Role of the nitric-oxide synthase isoforms during morphine-induced hyperthermia in rats

Recently, we demonstrated that the diffusible messenger molecule nitric oxide ( NO) is involved in the hyperthermic response induced by morphine by using a nonselective nitric-oxide synthase inhibitor, N-nitro-L-arginine methyl ester. The present work extended these studies to include 7-nitroindazole(7-NI), an inhibitor specific for neuronal nitric-oxide synthase ( nNOS), N(5)-(-iminoethyl)-L-ornithine (L-NIO), an inhibitor of endothelial NOS ( eNOS), and aminoguanidine (AG), a potent inhibitor of inducible NOS ( iNOS).

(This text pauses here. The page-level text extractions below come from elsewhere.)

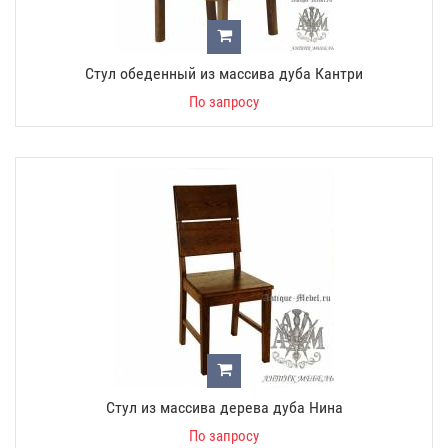
Стул обеденный из массива дуба Кантри
По запросу
Стул из массива дерева дуба Нина
По запросу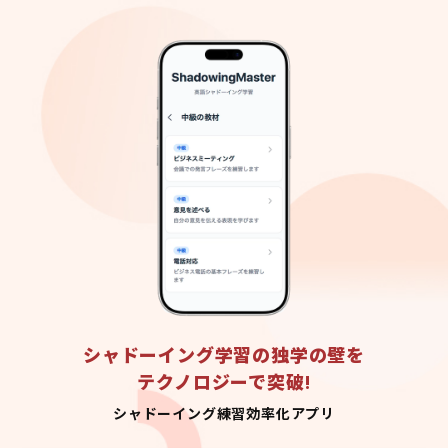
シャドーイング学習の独学の壁を
テクノロジーで突破!
シャドーイング練習効率化アプリ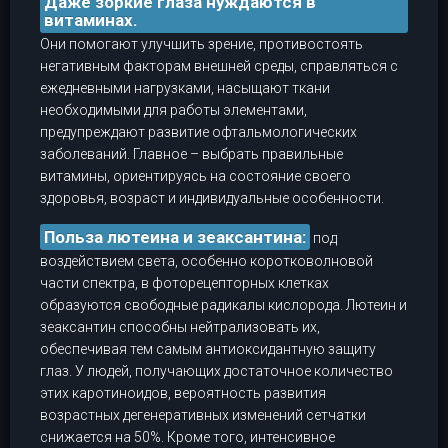
Даже зоркие глаза нуждаются в
витаминах.
Они помогают улучшить зрение, противостоять
негативным факторам внешней среды, справляться с
ежедневными нагрузками, насыщают ткани
необходимыми для работы элементами,
предупреждают развитие офтальмологических
заболеваний. Главное – выбрать правильные
витамины, ориентируясь на состояние своего
здоровья, возраст и индивидуальные особенности.
Польза лютеина и зеаксантина:
под
воздействием света, особенно коротковолновой
части спектра, в фоторецепторных клетках
образуются свободные радикалы кислорода. Лютеин и
зеаксантин способны нейтрализовать их,
обеспечивая тем самым антиоксидантную защиту
глаз. У людей, получающих достаточное количество
этих каротиноидов, вероятность развития
возрастных дегенеративных изменений сетчатки
снижается на 50%. Кроме того, интенсивное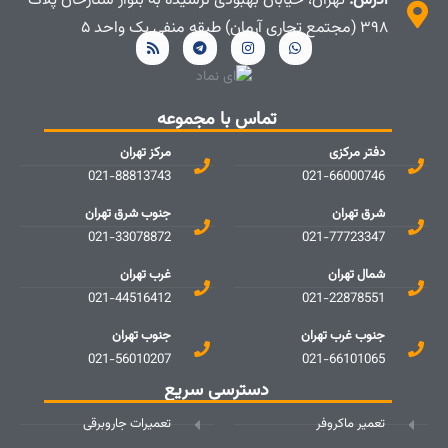
آدرس:
تهران، خیابان بهبودی نرسیده به بلوار ستارخان پلاک
۳۹۸ (مجتمع تجاری آرمان) طبقه منفی یک واحد ۵
تماس با مجموعه
دفتر مرکزی
مرکز تهران
021-88813743
021-66000746
شرق تهران
جنوب شرق تهران
021-33078872
021-77723347
شمال تهران
غرب تهران
021-44516412
021-22878551
جنوب غرب تهران
جنوب تهران
021-56010207
021-66101065
دسترسی سریع
تعمیر ماکروفر
تعمیرات جاروبرقی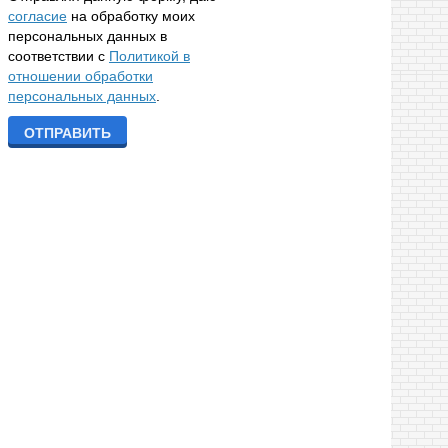
согласие
на обработку моих
персональных данных в
соответствии с
Политикой в
отношении обработки
персональных данных
.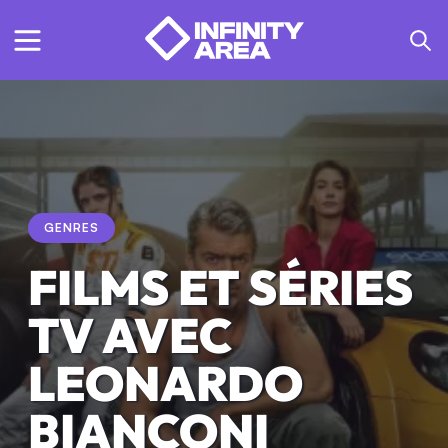
GENRES
FILMS ET SÉRIES
TV AVEC
LEONARDO
BIANCONI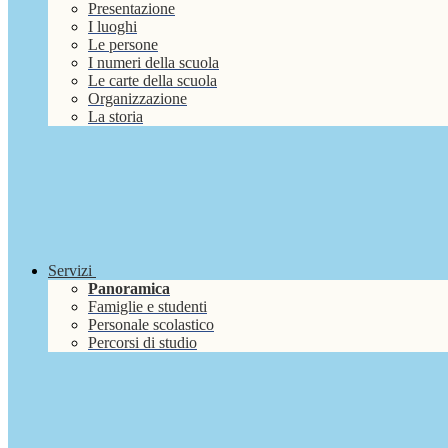
Presentazione
I luoghi
Le persone
I numeri della scuola
Le carte della scuola
Organizzazione
La storia
Servizi
Panoramica
Famiglie e studenti
Personale scolastico
Percorsi di studio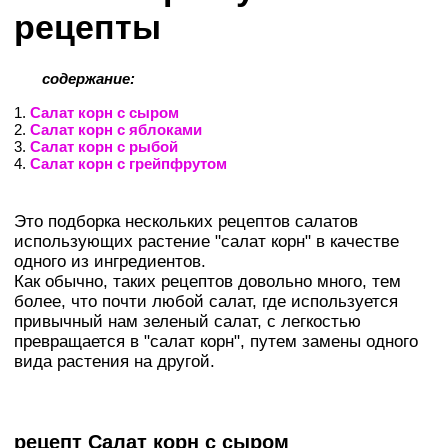
рецепты
содержание:
1.
Салат корн с сыром
2.
Салат корн с яблоками
3.
Салат корн с рыбой
4.
Салат корн с грейпфрутом
Это подборка нескольких рецептов салатов
использующих растение "салат корн" в качестве
одного из ингредиентов.
Как обычно, таких рецептов довольно много, тем
более, что почти любой салат, где используется
привычный нам зеленый салат, с легкостью
превращается в "салат корн", путем замены одного
вида растения на другой.
рецепт Салат корн с сыром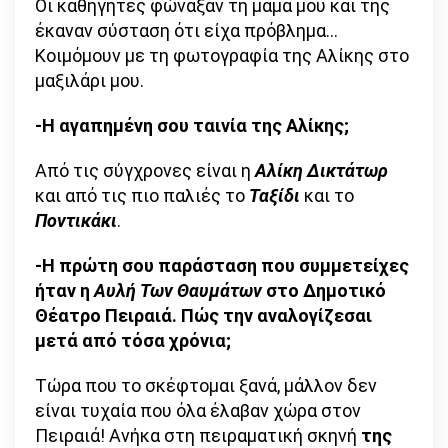
Οι καθηγητές φώναξαν τη μαμά μου και της
έκαναν σύσταση ότι είχα πρόβλημα…
Κοιμόμουν με τη φωτογραφία της Αλίκης στο
μαξιλάρι μου.
-Η αγαπημένη σου ταινία της Αλίκης;
Από τις σύγχρονες είναι η
Αλίκη Δικτάτωρ
και από τις πιο παλιές το
Ταξίδι
και το
Ποντικάκι
.
-Η πρώτη σου παράσταση που συμμετείχες
ήταν η
Αυλή Των Θαυμάτων
στο Δημοτικό
Θέατρο Πειραιά. Πώς την αναλογίζεσαι
μετά από τόσα χρόνια;
Τώρα που το σκέφτομαι ξανά, μάλλον δεν
είναι τυχαία που όλα έλαβαν χώρα στον
Πειραιά! Ανήκα στη πειραματική σκηνή
της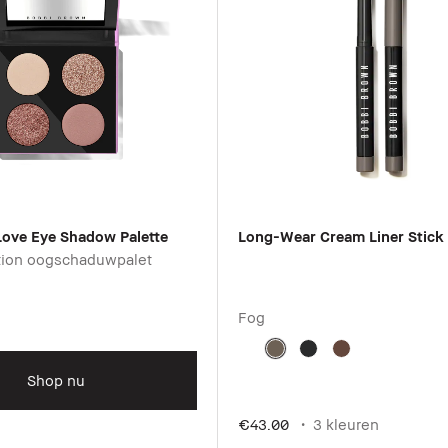
Love Eye Shadow Palette
Long-Wear Cream Liner Stick
tion oogschaduwpalet
Fog
Shop nu
€43.00
3 kleuren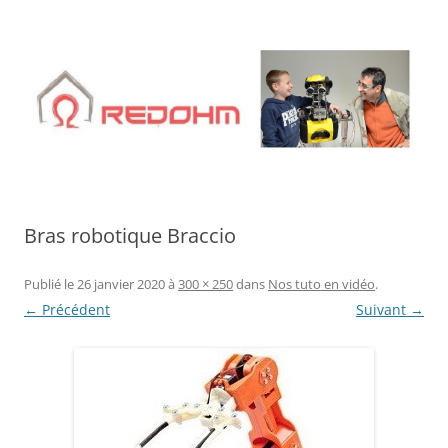
Aller
au
contenu
Bras robotique Braccio
Publié le
26 janvier 2020
à
300 × 250
dans
Nos tuto en vidéo
.
← Précédent
Suivant →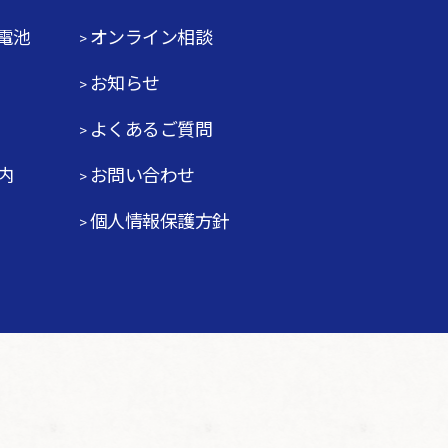
電池
オンライン相談
お知らせ
よくあるご質問
内
お問い合わせ
個人情報保護方針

A biotelemetry system was used in this study to measure the body temperature (Tb). A dose of 7-NI ( 5 or 10 mg/kg), which did not affect Tb by itself, blocked the hyperthermia induced by morphine in a dose-dependent manner ( 15 mg/kg i.p.). However, pretreatment with L-NIO (10-20 mg/kg) or with AG ( 50 mg/kg) failed to alter the hyperthermia induced by morphine. L-NIO ( 10-20 mg/kg) or AG ( 50 mg/kg) had no effect on Tb. These results suggest the involvement of nNOS in morphine-induced hyperthermia.